» **Raw data**:
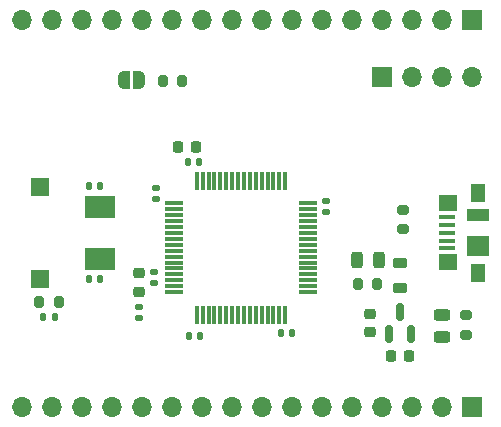
<source format=gbr>
%TF.GenerationSoftware,KiCad,Pcbnew,(6.0.9)*%
%TF.CreationDate,2022-11-25T11:21:21+01:00*%
%TF.ProjectId,stmf303re_eval_board,73746d66-3330-4337-9265-5f6576616c5f,rev?*%
%TF.SameCoordinates,Original*%
%TF.FileFunction,Soldermask,Top*%
%TF.FilePolarity,Negative*%
%FSLAX46Y46*%
G04 Gerber Fmt 4.6, Leading zero omitted, Abs format (unit mm)*
G04 Created by KiCad (PCBNEW (6.0.9)) date 2022-11-25 11:21:21*
%MOMM*%
%LPD*%
G01*
G04 APERTURE LIST*
G04 Aperture macros list*
%AMRoundRect*
0 Rectangle with rounded corners*
0 $1 Rounding radius*
0 $2 $3 $4 $5 $6 $7 $8 $9 X,Y pos of 4 corners*
0 Add a 4 corners polygon primitive as box body*
4,1,4,$2,$3,$4,$5,$6,$7,$8,$9,$2,$3,0*
0 Add four circle primitives for the rounded corners*
1,1,$1+$1,$2,$3*
1,1,$1+$1,$4,$5*
1,1,$1+$1,$6,$7*
1,1,$1+$1,$8,$9*
0 Add four rect primitives between the rounded corners*
20,1,$1+$1,$2,$3,$4,$5,0*
20,1,$1+$1,$4,$5,$6,$7,0*
20,1,$1+$1,$6,$7,$8,$9,0*
20,1,$1+$1,$8,$9,$2,$3,0*%
%AMFreePoly0*
4,1,22,0.500000,-0.750000,0.000000,-0.750000,0.000000,-0.745033,-0.079941,-0.743568,-0.215256,-0.701293,-0.333266,-0.622738,-0.424486,-0.514219,-0.481581,-0.384460,-0.499164,-0.250000,-0.500000,-0.250000,-0.500000,0.250000,-0.499164,0.250000,-0.499963,0.256109,-0.478152,0.396186,-0.417904,0.524511,-0.324060,0.630769,-0.204165,0.706417,-0.067858,0.745374,0.000000,0.744959,0.000000,0.750000,
0.500000,0.750000,0.500000,-0.750000,0.500000,-0.750000,$1*%
%AMFreePoly1*
4,1,20,0.000000,0.744959,0.073905,0.744508,0.209726,0.703889,0.328688,0.626782,0.421226,0.519385,0.479903,0.390333,0.500000,0.250000,0.500000,-0.250000,0.499851,-0.262216,0.476331,-0.402017,0.414519,-0.529596,0.319384,-0.634700,0.198574,-0.708877,0.061801,-0.746166,0.000000,-0.745033,0.000000,-0.750000,-0.500000,-0.750000,-0.500000,0.750000,0.000000,0.750000,0.000000,0.744959,
0.000000,0.744959,$1*%
G04 Aperture macros list end*
%ADD10R,2.500000X1.900000*%
%ADD11R,1.700000X1.700000*%
%ADD12O,1.700000X1.700000*%
%ADD13RoundRect,0.140000X0.140000X0.170000X-0.140000X0.170000X-0.140000X-0.170000X0.140000X-0.170000X0*%
%ADD14RoundRect,0.225000X0.250000X-0.225000X0.250000X0.225000X-0.250000X0.225000X-0.250000X-0.225000X0*%
%ADD15RoundRect,0.225000X-0.225000X-0.250000X0.225000X-0.250000X0.225000X0.250000X-0.225000X0.250000X0*%
%ADD16RoundRect,0.140000X-0.170000X0.140000X-0.170000X-0.140000X0.170000X-0.140000X0.170000X0.140000X0*%
%ADD17RoundRect,0.200000X0.200000X0.275000X-0.200000X0.275000X-0.200000X-0.275000X0.200000X-0.275000X0*%
%ADD18RoundRect,0.200000X-0.275000X0.200000X-0.275000X-0.200000X0.275000X-0.200000X0.275000X0.200000X0*%
%ADD19RoundRect,0.140000X0.170000X-0.140000X0.170000X0.140000X-0.170000X0.140000X-0.170000X-0.140000X0*%
%ADD20FreePoly0,180.000000*%
%ADD21FreePoly1,180.000000*%
%ADD22RoundRect,0.200000X-0.200000X-0.275000X0.200000X-0.275000X0.200000X0.275000X-0.200000X0.275000X0*%
%ADD23RoundRect,0.243750X0.243750X0.456250X-0.243750X0.456250X-0.243750X-0.456250X0.243750X-0.456250X0*%
%ADD24RoundRect,0.225000X0.225000X0.250000X-0.225000X0.250000X-0.225000X-0.250000X0.225000X-0.250000X0*%
%ADD25RoundRect,0.140000X-0.140000X-0.170000X0.140000X-0.170000X0.140000X0.170000X-0.140000X0.170000X0*%
%ADD26R,1.380000X0.450000*%
%ADD27R,1.900000X1.800000*%
%ADD28R,1.300000X1.650000*%
%ADD29R,1.550000X1.425000*%
%ADD30R,1.900000X1.000000*%
%ADD31RoundRect,0.218750X-0.381250X0.218750X-0.381250X-0.218750X0.381250X-0.218750X0.381250X0.218750X0*%
%ADD32RoundRect,0.150000X0.150000X-0.587500X0.150000X0.587500X-0.150000X0.587500X-0.150000X-0.587500X0*%
%ADD33RoundRect,0.075000X-0.700000X-0.075000X0.700000X-0.075000X0.700000X0.075000X-0.700000X0.075000X0*%
%ADD34RoundRect,0.075000X-0.075000X-0.700000X0.075000X-0.700000X0.075000X0.700000X-0.075000X0.700000X0*%
%ADD35RoundRect,0.243750X-0.456250X0.243750X-0.456250X-0.243750X0.456250X-0.243750X0.456250X0.243750X0*%
%ADD36RoundRect,0.225000X-0.250000X0.225000X-0.250000X-0.225000X0.250000X-0.225000X0.250000X0.225000X0*%
%ADD37R,1.500000X1.500000*%
%ADD38RoundRect,0.147500X0.172500X-0.147500X0.172500X0.147500X-0.172500X0.147500X-0.172500X-0.147500X0*%
G04 APERTURE END LIST*
D10*
%TO.C,Y1*%
X139700000Y-76540000D03*
X139700000Y-80940000D03*
%TD*%
D11*
%TO.C,J4*%
X171196000Y-60706000D03*
D12*
X168656000Y-60706000D03*
X166116000Y-60706000D03*
X163576000Y-60706000D03*
X161036000Y-60706000D03*
X158496000Y-60706000D03*
X155956000Y-60706000D03*
X153416000Y-60706000D03*
X150876000Y-60706000D03*
X148336000Y-60706000D03*
X145796000Y-60706000D03*
X143256000Y-60706000D03*
X140716000Y-60706000D03*
X138176000Y-60706000D03*
X135636000Y-60706000D03*
X133096000Y-60706000D03*
%TD*%
D11*
%TO.C,J3*%
X171196000Y-93472000D03*
D12*
X168656000Y-93472000D03*
X166116000Y-93472000D03*
X163576000Y-93472000D03*
X161036000Y-93472000D03*
X158496000Y-93472000D03*
X155956000Y-93472000D03*
X153416000Y-93472000D03*
X150876000Y-93472000D03*
X148336000Y-93472000D03*
X145796000Y-93472000D03*
X143256000Y-93472000D03*
X140716000Y-93472000D03*
X138176000Y-93472000D03*
X135636000Y-93472000D03*
X133096000Y-93472000D03*
%TD*%
D13*
%TO.C,C10*%
X139717258Y-74784204D03*
X138757258Y-74784204D03*
%TD*%
D14*
%TO.C,C5*%
X143002000Y-83712500D03*
X143002000Y-82162500D03*
%TD*%
D15*
%TO.C,C1*%
X146291000Y-71509933D03*
X147841000Y-71509933D03*
%TD*%
D16*
%TO.C,C2*%
X158871524Y-76026704D03*
X158871524Y-76986704D03*
%TD*%
D11*
%TO.C,J1*%
X163576000Y-65532000D03*
D12*
X166116000Y-65532000D03*
X168656000Y-65532000D03*
X171196000Y-65532000D03*
%TD*%
D17*
%TO.C,R2*%
X146659600Y-65887600D03*
X145009600Y-65887600D03*
%TD*%
D18*
%TO.C,R5*%
X170688000Y-85725000D03*
X170688000Y-87375000D03*
%TD*%
D19*
%TO.C,C6*%
X144403118Y-75897878D03*
X144403118Y-74937878D03*
%TD*%
D20*
%TO.C,JP1*%
X143042400Y-65836800D03*
D21*
X141742400Y-65836800D03*
%TD*%
D22*
%TO.C,R4*%
X161544000Y-83058000D03*
X163194000Y-83058000D03*
%TD*%
D23*
%TO.C,D1*%
X163306500Y-81026000D03*
X161431500Y-81026000D03*
%TD*%
D24*
%TO.C,C13*%
X165875000Y-89154000D03*
X164325000Y-89154000D03*
%TD*%
D13*
%TO.C,C8*%
X155998823Y-87263717D03*
X155038823Y-87263717D03*
%TD*%
D18*
%TO.C,R3*%
X165313165Y-76801822D03*
X165313165Y-78451822D03*
%TD*%
D13*
%TO.C,C11*%
X139699140Y-82681118D03*
X138739140Y-82681118D03*
%TD*%
%TO.C,C3*%
X148206400Y-87477600D03*
X147246400Y-87477600D03*
%TD*%
D25*
%TO.C,C4*%
X134902000Y-85852000D03*
X135862000Y-85852000D03*
%TD*%
D26*
%TO.C,J2*%
X169082600Y-80045000D03*
X169082600Y-79395000D03*
X169082600Y-78745000D03*
X169082600Y-78095000D03*
X169082600Y-77445000D03*
D27*
X171742600Y-79895000D03*
D28*
X171742600Y-82120000D03*
X171742600Y-75370000D03*
D29*
X169167600Y-76257500D03*
D30*
X171742600Y-77195000D03*
D29*
X169167600Y-81232500D03*
%TD*%
D31*
%TO.C,FB1*%
X165100000Y-81280000D03*
X165100000Y-83405000D03*
%TD*%
D25*
%TO.C,C9*%
X147141269Y-72770023D03*
X148101269Y-72770023D03*
%TD*%
D32*
%TO.C,U2*%
X164150000Y-87297500D03*
X166050000Y-87297500D03*
X165100000Y-85422500D03*
%TD*%
D33*
%TO.C,U1*%
X145963000Y-76260000D03*
X145963000Y-76760000D03*
X145963000Y-77260000D03*
X145963000Y-77760000D03*
X145963000Y-78260000D03*
X145963000Y-78760000D03*
X145963000Y-79260000D03*
X145963000Y-79760000D03*
X145963000Y-80260000D03*
X145963000Y-80760000D03*
X145963000Y-81260000D03*
X145963000Y-81760000D03*
X145963000Y-82260000D03*
X145963000Y-82760000D03*
X145963000Y-83260000D03*
X145963000Y-83760000D03*
D34*
X147888000Y-85685000D03*
X148388000Y-85685000D03*
X148888000Y-85685000D03*
X149388000Y-85685000D03*
X149888000Y-85685000D03*
X150388000Y-85685000D03*
X150888000Y-85685000D03*
X151388000Y-85685000D03*
X151888000Y-85685000D03*
X152388000Y-85685000D03*
X152888000Y-85685000D03*
X153388000Y-85685000D03*
X153888000Y-85685000D03*
X154388000Y-85685000D03*
X154888000Y-85685000D03*
X155388000Y-85685000D03*
D33*
X157313000Y-83760000D03*
X157313000Y-83260000D03*
X157313000Y-82760000D03*
X157313000Y-82260000D03*
X157313000Y-81760000D03*
X157313000Y-81260000D03*
X157313000Y-80760000D03*
X157313000Y-80260000D03*
X157313000Y-79760000D03*
X157313000Y-79260000D03*
X157313000Y-78760000D03*
X157313000Y-78260000D03*
X157313000Y-77760000D03*
X157313000Y-77260000D03*
X157313000Y-76760000D03*
X157313000Y-76260000D03*
D34*
X155388000Y-74335000D03*
X154888000Y-74335000D03*
X154388000Y-74335000D03*
X153888000Y-74335000D03*
X153388000Y-74335000D03*
X152888000Y-74335000D03*
X152388000Y-74335000D03*
X151888000Y-74335000D03*
X151388000Y-74335000D03*
X150888000Y-74335000D03*
X150388000Y-74335000D03*
X149888000Y-74335000D03*
X149388000Y-74335000D03*
X148888000Y-74335000D03*
X148388000Y-74335000D03*
X147888000Y-74335000D03*
%TD*%
D35*
%TO.C,D2*%
X168656000Y-85676500D03*
X168656000Y-87551500D03*
%TD*%
D19*
%TO.C,C7*%
X144272000Y-83030000D03*
X144272000Y-82070000D03*
%TD*%
D36*
%TO.C,C12*%
X162560000Y-85585000D03*
X162560000Y-87135000D03*
%TD*%
D22*
%TO.C,R1*%
X134557000Y-84582000D03*
X136207000Y-84582000D03*
%TD*%
D37*
%TO.C,SW1*%
X134620000Y-74840000D03*
X134620000Y-82640000D03*
%TD*%
D38*
%TO.C,L1*%
X143002000Y-85962500D03*
X143002000Y-84992500D03*
%TD*%
M02*

</source>
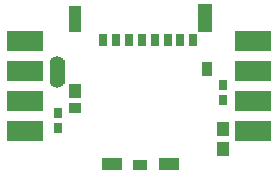
<source format=gts>
G04 DipTrace 2.4.0.2*
%INSDmicro.gts*%
%MOMM*%
%ADD18O,1.23X1.185*%
%ADD36R,1.1X0.95*%
%ADD37R,0.93X1.3*%
%ADD38R,1.25X0.93*%
%ADD39R,1.24X2.35*%
%ADD40R,1.75X1.08*%
%ADD41R,1.1X1.25*%
%ADD42R,1.0X2.22*%
%ADD43R,0.75X1.0*%
%ADD44R,2.05X1.75*%
%ADD45R,2.082X1.75*%
%ADD46R,1.65X1.75*%
%ADD47R,0.75X0.95*%
%ADD48R,1.05X1.15*%
%FSLAX53Y53*%
G04*
G71*
G90*
G75*
G01*
%LNTopMask*%
%LPD*%
D48*
X27295Y13992D3*
Y12292D3*
D47*
X27305Y16382D3*
Y17682D3*
D18*
X13247Y18007D3*
G36*
X13862Y17781D2*
X12632D1*
Y19781D1*
X13862D1*
Y17781D1*
G37*
D18*
X13247Y19554D3*
D46*
X11270Y16350D3*
Y18890D3*
Y21430D3*
D45*
X10000D3*
Y18890D3*
Y16350D3*
D46*
X29050Y13810D3*
Y16350D3*
D45*
X30320Y13810D3*
Y16350D3*
D46*
X29050Y18890D3*
Y21430D3*
D45*
X30320Y18890D3*
Y21430D3*
D46*
X11270Y13810D3*
D44*
X10000D3*
D47*
X13328Y15350D3*
Y14050D3*
D43*
X24780Y21502D3*
X23680D3*
X22580D3*
X21480D3*
X20380D3*
X19280D3*
X18180D3*
X17080D3*
D42*
X14710Y23307D3*
D41*
X14755Y17177D3*
D40*
X17885Y10952D3*
D39*
X25740Y23342D3*
D40*
X22680Y10957D3*
D38*
X20280Y10882D3*
D37*
X25890Y19042D3*
D36*
X14755Y15767D3*
M02*

</source>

» **Written task**: Search the data for "rounded". Copy every matching line.

» **Completed exercise**:
0 Rectangle with rounded corners*
0 Add four circle primitives for the rounded corners*
0 Add four rect primitives between the rounded corners*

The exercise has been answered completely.